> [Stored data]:
******************************
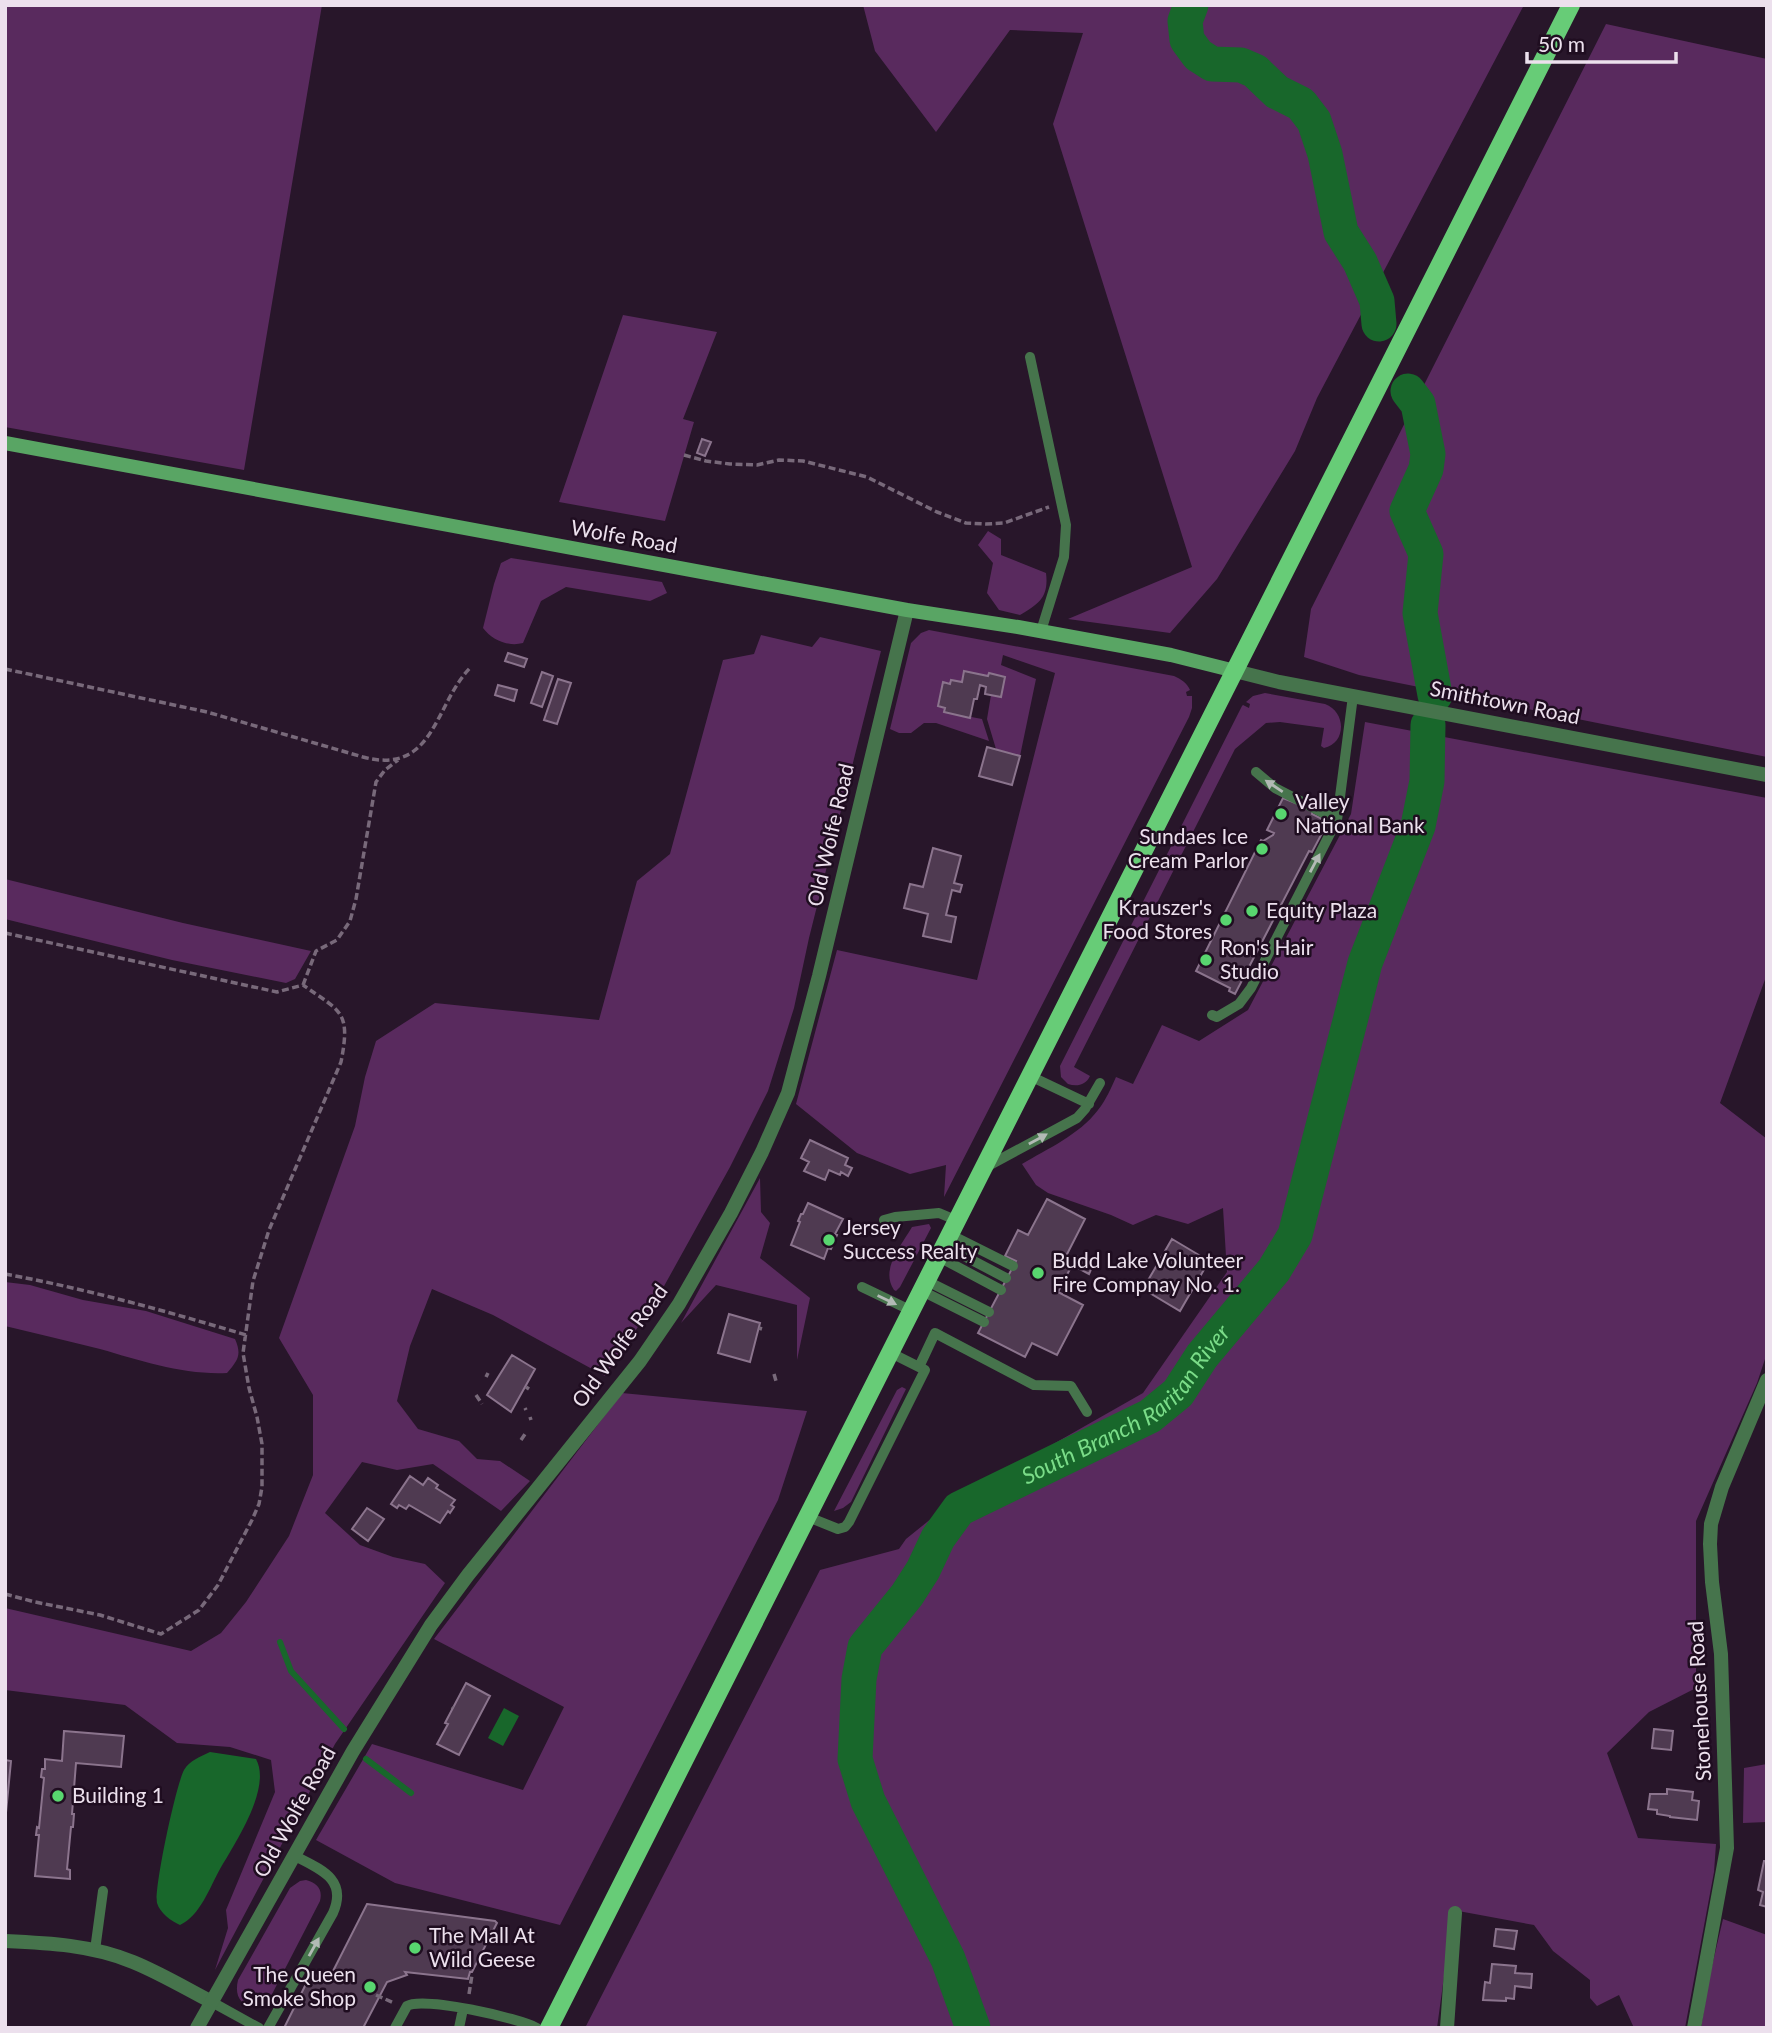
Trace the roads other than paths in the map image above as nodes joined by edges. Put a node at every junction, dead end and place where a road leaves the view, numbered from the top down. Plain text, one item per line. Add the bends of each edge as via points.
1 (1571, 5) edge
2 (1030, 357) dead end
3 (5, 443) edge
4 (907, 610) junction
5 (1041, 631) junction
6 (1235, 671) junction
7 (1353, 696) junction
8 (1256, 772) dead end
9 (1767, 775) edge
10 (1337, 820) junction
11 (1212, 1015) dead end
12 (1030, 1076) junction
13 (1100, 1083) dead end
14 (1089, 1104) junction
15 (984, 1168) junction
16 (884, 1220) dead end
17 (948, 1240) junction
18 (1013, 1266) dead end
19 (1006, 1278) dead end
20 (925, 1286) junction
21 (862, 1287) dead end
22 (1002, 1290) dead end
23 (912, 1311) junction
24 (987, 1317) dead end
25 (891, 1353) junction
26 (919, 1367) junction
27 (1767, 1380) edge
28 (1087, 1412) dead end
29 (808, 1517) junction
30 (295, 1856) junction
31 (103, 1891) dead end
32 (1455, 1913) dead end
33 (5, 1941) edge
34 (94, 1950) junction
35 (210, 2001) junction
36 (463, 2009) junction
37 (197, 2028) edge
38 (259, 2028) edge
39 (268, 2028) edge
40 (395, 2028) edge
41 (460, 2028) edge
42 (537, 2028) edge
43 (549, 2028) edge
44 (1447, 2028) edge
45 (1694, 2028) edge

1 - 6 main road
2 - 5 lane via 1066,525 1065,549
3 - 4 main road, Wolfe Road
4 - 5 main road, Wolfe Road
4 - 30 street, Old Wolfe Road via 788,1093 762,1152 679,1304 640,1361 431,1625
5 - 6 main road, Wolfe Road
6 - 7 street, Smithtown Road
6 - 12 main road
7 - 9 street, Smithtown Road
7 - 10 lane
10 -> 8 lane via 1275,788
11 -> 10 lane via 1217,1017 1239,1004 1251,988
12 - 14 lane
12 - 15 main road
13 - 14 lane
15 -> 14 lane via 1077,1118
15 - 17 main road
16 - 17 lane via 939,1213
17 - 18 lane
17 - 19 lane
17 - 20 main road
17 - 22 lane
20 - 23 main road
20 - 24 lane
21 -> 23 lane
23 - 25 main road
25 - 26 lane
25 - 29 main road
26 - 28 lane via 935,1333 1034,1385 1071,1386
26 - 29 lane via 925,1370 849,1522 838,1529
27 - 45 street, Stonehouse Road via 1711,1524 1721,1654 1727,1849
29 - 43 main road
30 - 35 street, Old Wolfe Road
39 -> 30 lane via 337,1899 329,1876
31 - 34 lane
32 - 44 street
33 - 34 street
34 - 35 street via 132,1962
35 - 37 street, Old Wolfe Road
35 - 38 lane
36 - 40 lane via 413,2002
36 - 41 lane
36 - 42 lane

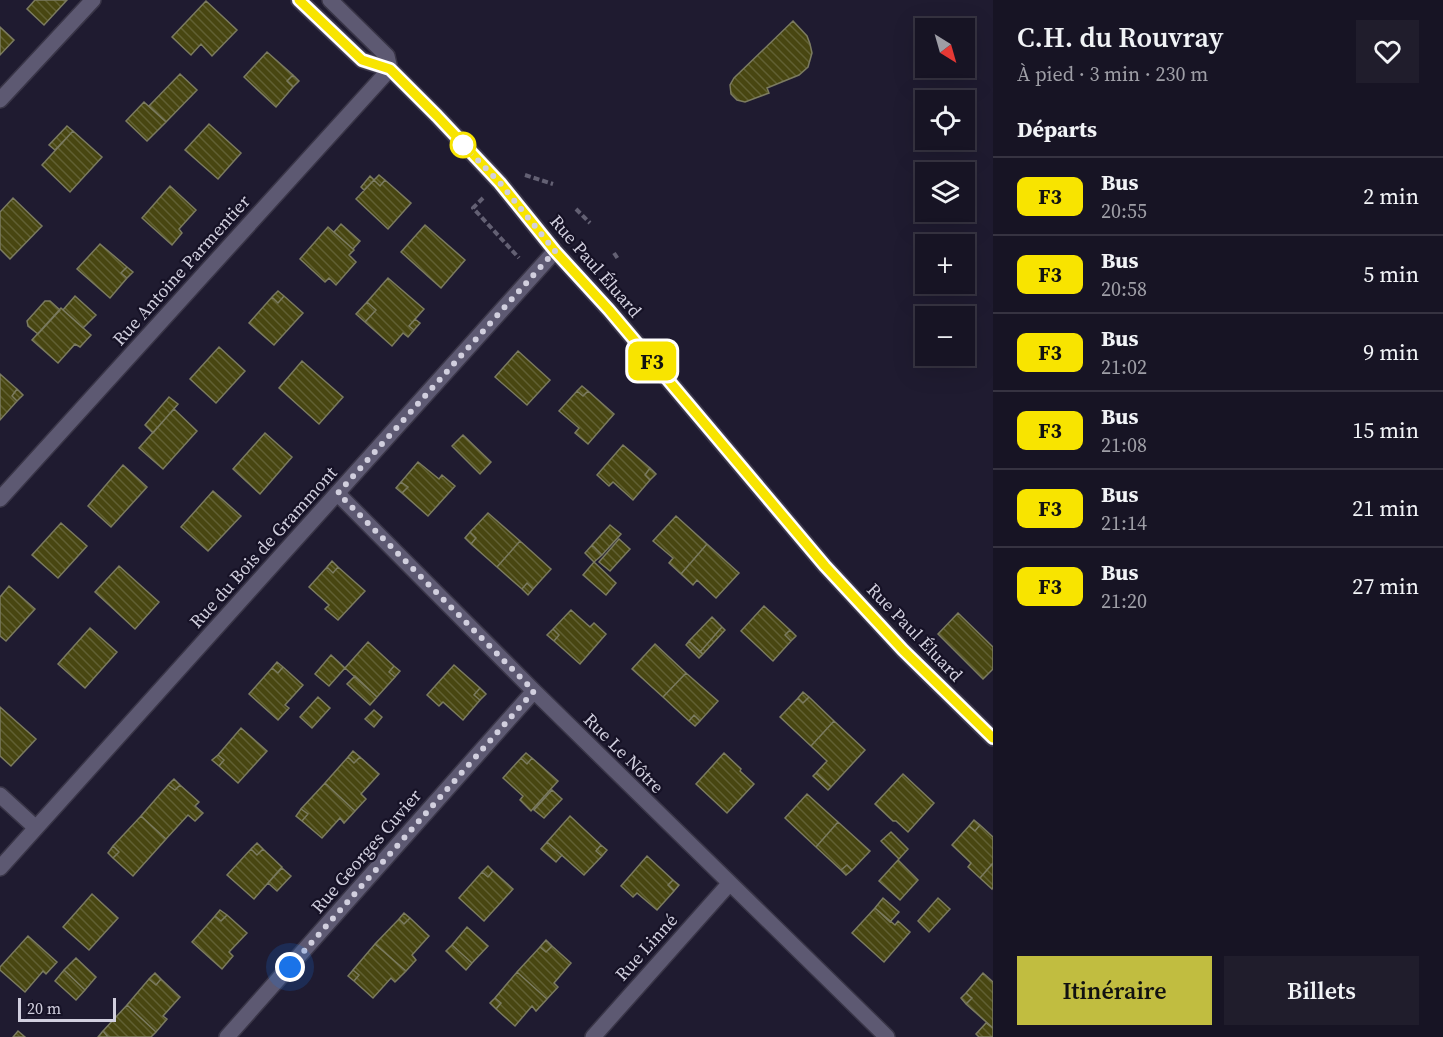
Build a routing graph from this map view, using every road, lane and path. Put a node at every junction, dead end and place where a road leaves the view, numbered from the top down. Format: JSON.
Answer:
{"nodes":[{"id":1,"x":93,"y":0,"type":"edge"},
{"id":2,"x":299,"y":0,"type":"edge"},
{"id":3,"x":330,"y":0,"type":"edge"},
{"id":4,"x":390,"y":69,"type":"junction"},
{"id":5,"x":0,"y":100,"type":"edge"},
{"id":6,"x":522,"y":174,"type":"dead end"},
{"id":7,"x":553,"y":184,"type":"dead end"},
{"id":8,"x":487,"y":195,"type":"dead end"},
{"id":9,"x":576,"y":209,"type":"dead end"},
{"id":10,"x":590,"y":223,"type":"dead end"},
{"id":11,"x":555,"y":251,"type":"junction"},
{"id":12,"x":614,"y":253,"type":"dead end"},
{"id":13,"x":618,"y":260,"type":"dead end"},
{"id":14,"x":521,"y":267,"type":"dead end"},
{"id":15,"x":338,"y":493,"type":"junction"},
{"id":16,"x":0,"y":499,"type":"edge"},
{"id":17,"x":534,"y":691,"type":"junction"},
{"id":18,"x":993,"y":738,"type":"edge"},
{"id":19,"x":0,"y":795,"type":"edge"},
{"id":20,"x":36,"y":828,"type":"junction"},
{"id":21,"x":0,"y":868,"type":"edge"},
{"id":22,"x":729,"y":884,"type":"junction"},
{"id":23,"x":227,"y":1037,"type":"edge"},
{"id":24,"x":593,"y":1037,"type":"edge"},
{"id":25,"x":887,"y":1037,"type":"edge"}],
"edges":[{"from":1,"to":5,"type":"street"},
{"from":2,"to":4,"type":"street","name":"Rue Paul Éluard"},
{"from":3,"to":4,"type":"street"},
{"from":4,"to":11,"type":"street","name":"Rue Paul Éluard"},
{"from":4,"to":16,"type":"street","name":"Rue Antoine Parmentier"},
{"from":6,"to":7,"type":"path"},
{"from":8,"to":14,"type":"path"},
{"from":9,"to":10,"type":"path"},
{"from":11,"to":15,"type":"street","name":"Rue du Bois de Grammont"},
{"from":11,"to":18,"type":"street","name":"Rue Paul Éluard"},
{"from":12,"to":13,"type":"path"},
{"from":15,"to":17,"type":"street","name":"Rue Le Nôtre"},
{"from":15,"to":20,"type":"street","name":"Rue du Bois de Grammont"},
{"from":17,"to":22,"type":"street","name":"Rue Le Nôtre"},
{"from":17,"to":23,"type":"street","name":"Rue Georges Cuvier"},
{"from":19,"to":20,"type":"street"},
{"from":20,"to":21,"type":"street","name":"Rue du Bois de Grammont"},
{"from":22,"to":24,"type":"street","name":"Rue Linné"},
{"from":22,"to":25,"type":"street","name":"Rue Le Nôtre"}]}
******************************
> [Exercise requirements]: Make a verbatim copy of all the entries and strip out the pictures.

> [Result for this exercise]:
Trace the roads other than paths in the map image above as nodes joined by edges. Put a node at every junction, dead end and place where a road leaves the view, numbered from the top down. Plain text, one item per line. Add the bends of each edge as via points.
1 (1571, 5) edge
2 (1030, 357) dead end
3 (5, 443) edge
4 (907, 610) junction
5 (1041, 631) junction
6 (1235, 671) junction
7 (1353, 696) junction
8 (1256, 772) dead end
9 (1767, 775) edge
10 (1337, 820) junction
11 (1212, 1015) dead end
12 (1030, 1076) junction
13 (1100, 1083) dead end
14 (1089, 1104) junction
15 (984, 1168) junction
16 (884, 1220) dead end
17 (948, 1240) junction
18 (1013, 1266) dead end
19 (1006, 1278) dead end
20 (925, 1286) junction
21 (862, 1287) dead end
22 (1002, 1290) dead end
23 (912, 1311) junction
24 (987, 1317) dead end
25 (891, 1353) junction
26 (919, 1367) junction
27 (1767, 1380) edge
28 (1087, 1412) dead end
29 (808, 1517) junction
30 (295, 1856) junction
31 (103, 1891) dead end
32 (1455, 1913) dead end
33 (5, 1941) edge
34 (94, 1950) junction
35 (210, 2001) junction
36 (463, 2009) junction
37 (197, 2028) edge
38 (259, 2028) edge
39 (268, 2028) edge
40 (395, 2028) edge
41 (460, 2028) edge
42 (537, 2028) edge
43 (549, 2028) edge
44 (1447, 2028) edge
45 (1694, 2028) edge

1 - 6 main road
2 - 5 lane via 1066,525 1065,549
3 - 4 main road, Wolfe Road
4 - 5 main road, Wolfe Road
4 - 30 street, Old Wolfe Road via 788,1093 762,1152 679,1304 640,1361 431,1625
5 - 6 main road, Wolfe Road
6 - 7 street, Smithtown Road
6 - 12 main road
7 - 9 street, Smithtown Road
7 - 10 lane
10 -> 8 lane via 1275,788
11 -> 10 lane via 1217,1017 1239,1004 1251,988
12 - 14 lane
12 - 15 main road
13 - 14 lane
15 -> 14 lane via 1077,1118
15 - 17 main road
16 - 17 lane via 939,1213
17 - 18 lane
17 - 19 lane
17 - 20 main road
17 - 22 lane
20 - 23 main road
20 - 24 lane
21 -> 23 lane
23 - 25 main road
25 - 26 lane
25 - 29 main road
26 - 28 lane via 935,1333 1034,1385 1071,1386
26 - 29 lane via 925,1370 849,1522 838,1529
27 - 45 street, Stonehouse Road via 1711,1524 1721,1654 1727,1849
29 - 43 main road
30 - 35 street, Old Wolfe Road
39 -> 30 lane via 337,1899 329,1876
31 - 34 lane
32 - 44 street
33 - 34 street
34 - 35 street via 132,1962
35 - 37 street, Old Wolfe Road
35 - 38 lane
36 - 40 lane via 413,2002
36 - 41 lane
36 - 42 lane

Build a routing graph from this map view, using every road, lane and path. Put a node at every junction, dead end and place where a road leaves the view, numbered from the top down. Format: JSON.
Answer:
{"nodes":[{"id":1,"x":93,"y":0,"type":"edge"},
{"id":2,"x":299,"y":0,"type":"edge"},
{"id":3,"x":330,"y":0,"type":"edge"},
{"id":4,"x":390,"y":69,"type":"junction"},
{"id":5,"x":0,"y":100,"type":"edge"},
{"id":6,"x":522,"y":174,"type":"dead end"},
{"id":7,"x":553,"y":184,"type":"dead end"},
{"id":8,"x":487,"y":195,"type":"dead end"},
{"id":9,"x":576,"y":209,"type":"dead end"},
{"id":10,"x":590,"y":223,"type":"dead end"},
{"id":11,"x":555,"y":251,"type":"junction"},
{"id":12,"x":614,"y":253,"type":"dead end"},
{"id":13,"x":618,"y":260,"type":"dead end"},
{"id":14,"x":521,"y":267,"type":"dead end"},
{"id":15,"x":338,"y":493,"type":"junction"},
{"id":16,"x":0,"y":499,"type":"edge"},
{"id":17,"x":534,"y":691,"type":"junction"},
{"id":18,"x":993,"y":738,"type":"edge"},
{"id":19,"x":0,"y":795,"type":"edge"},
{"id":20,"x":36,"y":828,"type":"junction"},
{"id":21,"x":0,"y":868,"type":"edge"},
{"id":22,"x":729,"y":884,"type":"junction"},
{"id":23,"x":227,"y":1037,"type":"edge"},
{"id":24,"x":593,"y":1037,"type":"edge"},
{"id":25,"x":887,"y":1037,"type":"edge"}],
"edges":[{"from":1,"to":5,"type":"street"},
{"from":2,"to":4,"type":"street","name":"Rue Paul Éluard"},
{"from":3,"to":4,"type":"street"},
{"from":4,"to":11,"type":"street","name":"Rue Paul Éluard"},
{"from":4,"to":16,"type":"street","name":"Rue Antoine Parmentier"},
{"from":6,"to":7,"type":"path"},
{"from":8,"to":14,"type":"path"},
{"from":9,"to":10,"type":"path"},
{"from":11,"to":15,"type":"street","name":"Rue du Bois de Grammont"},
{"from":11,"to":18,"type":"street","name":"Rue Paul Éluard"},
{"from":12,"to":13,"type":"path"},
{"from":15,"to":17,"type":"street","name":"Rue Le Nôtre"},
{"from":15,"to":20,"type":"street","name":"Rue du Bois de Grammont"},
{"from":17,"to":22,"type":"street","name":"Rue Le Nôtre"},
{"from":17,"to":23,"type":"street","name":"Rue Georges Cuvier"},
{"from":19,"to":20,"type":"street"},
{"from":20,"to":21,"type":"street","name":"Rue du Bois de Grammont"},
{"from":22,"to":24,"type":"street","name":"Rue Linné"},
{"from":22,"to":25,"type":"street","name":"Rue Le Nôtre"}]}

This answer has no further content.